Scientific classification
- Kingdom: Animalia
- Phylum: Chordata
- Class: Aves
- Order: Passeriformes
- Family: Tyrannidae
- Genus: Phyllomyias
- Species: P. plumbeiceps
- Binomial name: Phyllomyias plumbeiceps (Lawrence, 1869)
- Synonyms: Pogonotriccus plumbeiceps; Oreotriccus plumbeiceps;

= Plumbeous-crowned tyrannulet =

- Genus: Phyllomyias
- Species: plumbeiceps
- Authority: (Lawrence, 1869)
- Conservation status: LC
- Synonyms: Pogonotriccus plumbeiceps, Oreotriccus plumbeiceps

Species of bird

The plumbeous-crowned tyrannulet (Phyllomyias plumbeiceps) is a species of bird in subfamily Elaeniinae of family Tyrannidae, the tyrant flycatchers. It is found in Colombia, Ecuador, and Peru.

==Taxonomy and systematics==

The plumbeous-crowned tyrannulet was originally described as Pogonotriccus plumbeiceps. It was moved to genus Oreotriccus in the early twentieth century, and Oreotriccus was then merged into Phyllomyias following a 1977 publication.

The plumbeous-crowned tyrannulet is monotypic.

==Description==

The plumbeous-crowned tyrannulet is about 11.5 cm long. Males weigh about 11 g and females about 8 g. The sexes have the same plumage. Adults have a gray crown and bright olive nape, back, and rump. Their lores and supercilium are white with a dusky stripe through their eye. Their lower face is pale gray or whitish. Their wings are dusky with yellow to yellowish white edges on most flight feathers and the ends of the coverts. Their tail is dusky olive. Their throat is grayish white, their breast and flanks yellow with an olive wash, and their belly bright yellow. They have a brown to gray-brown iris, a black bill with sometimes a brown or pinkish cream base to the mandible, and gray or dark gray legs and feet.

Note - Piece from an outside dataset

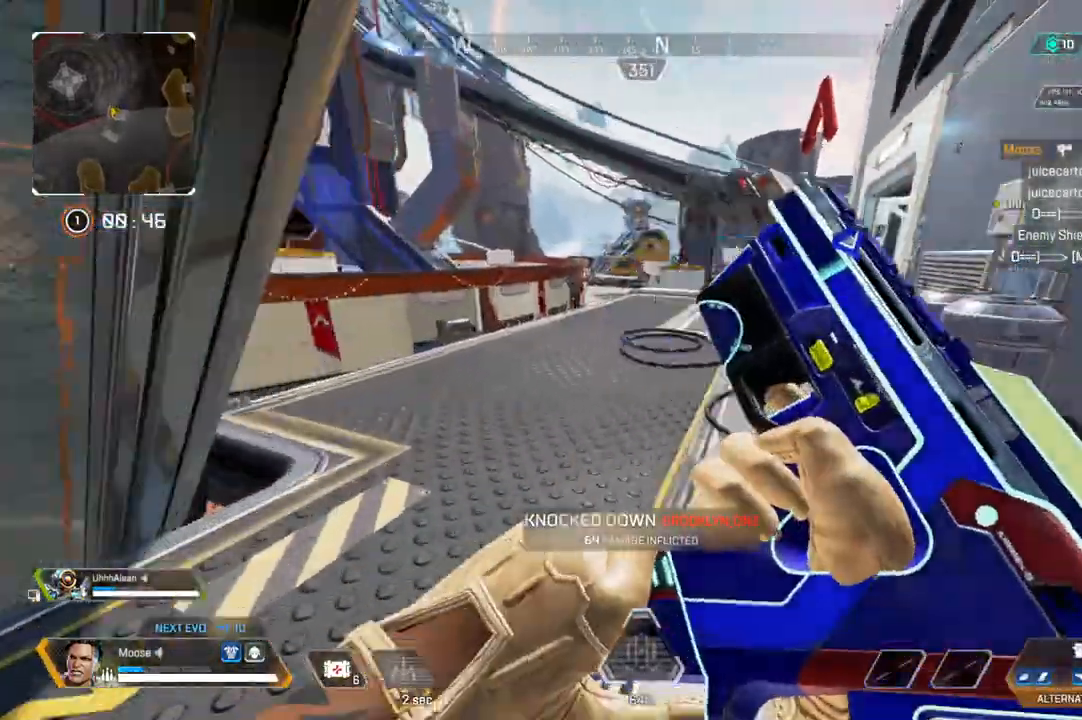
{"dt_ms": 500, "buttons": ["L3"], "left_stick": "up", "right_stick": "right", "events": [[233, "right_stick", "center"], [300, "CIRCLE", "down"], [400, "CIRCLE", "up"], [483, "L3", "down"], [483, "right_stick", "right"]]}
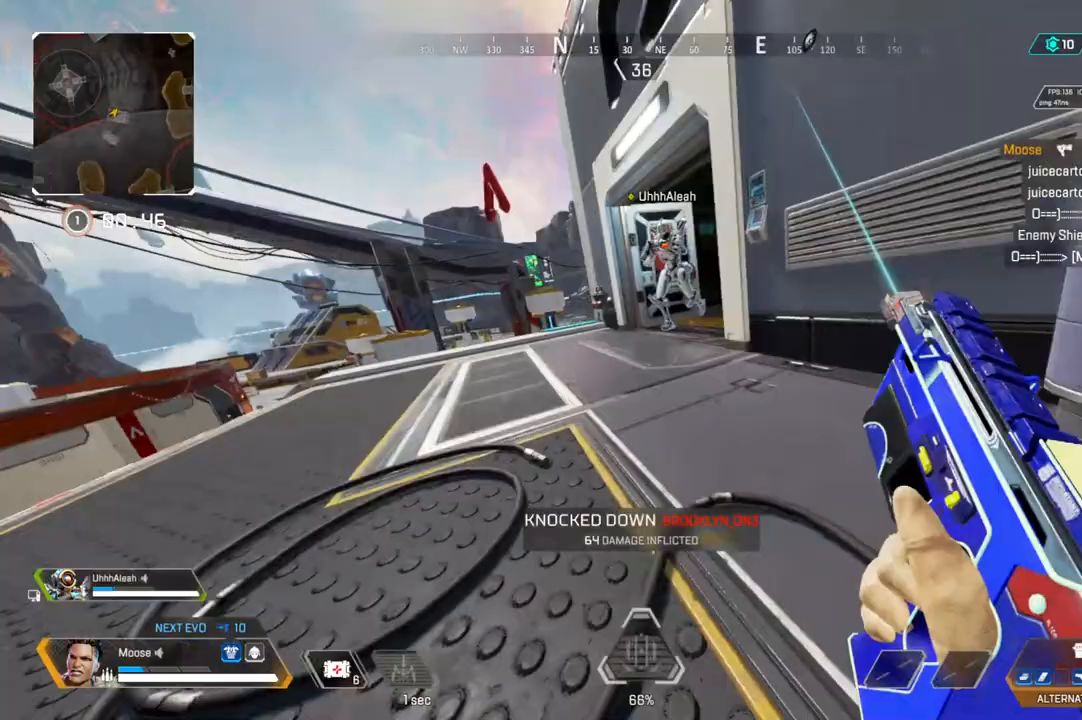
{"dt_ms": 500, "buttons": [], "left_stick": "left", "right_stick": "center", "events": [[200, "L3", "up"], [250, "right_stick", "center"], [350, "left_stick", "left"]]}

==Distribution and habitat==

The plumbeous-crowned tyrannulet has a disjunct distribution along the Andes. It is found in all three of Colombia's Andean ranges, on the east slope through Ecuador, and on the east slope through most of Peru. It inhabits the interior and edges of humid montane forest in the subtropical and tropical zones. In elevation it occurs between 1300 and 2300 m in Colombia, between 1200 and 2200 m in Ecuador, and between 1200 and 1900 m in Peru.

==Behavior==
===Movement===

The plumbeous-crowned tyrannulet is a year-round resident throughout its range.

===Feeding===

The plumbeous-crowned tyrannulet's diet has not been detailed. It is known to feed on insects and probably also eats small fruits and berries. It forages singly or in pairs and often joins mixed-species feeding flocks. It forages from the forest's mid-level to the canopy, typically taking prey and fruits while briefly hovering.

===Breeding===

Nothing is known about the plumbeous-crowned tyrannulet's breeding biology.

===Vocalization===

The plumbeous-crowned tyrannulet sings more loudly than expected for its small size. One description of its song is "a series of 5-8 short hard notes 'pik pik pik pik pik'...given at relatively long intervals". Another is "a slightly accelerating, rising or rising-falling series of sharp, moderate-pitched notes: pip-pip-PIP-PIP-PIP-pip, sometimes ending with a lower trill: pip-pip-PIP-PIPtrr. Its call is "a rich rising-falling chatter: drr'r'I'I'I'r'r'r".

==Status==

The IUCN has assessed the plumbeous-crowned tyrannulet as being of Least Concern. It has a large range; its population size is not known and is believed to be stable. No immediate threats have been identified. It is considered uncommon in Colombia, "scarce (but easy to overlook, and doubtless underrecorded)" in Ecuador, and "rare to uncommon but probably overlooked; locally may be fairly common" in Peru. "As a species that depends upon forest, Plumbeous-crowned Tyrannulet potentially is at risk from human activities that destroy or degrade forests, such as expanding agriculture, mining, road construction, and logging".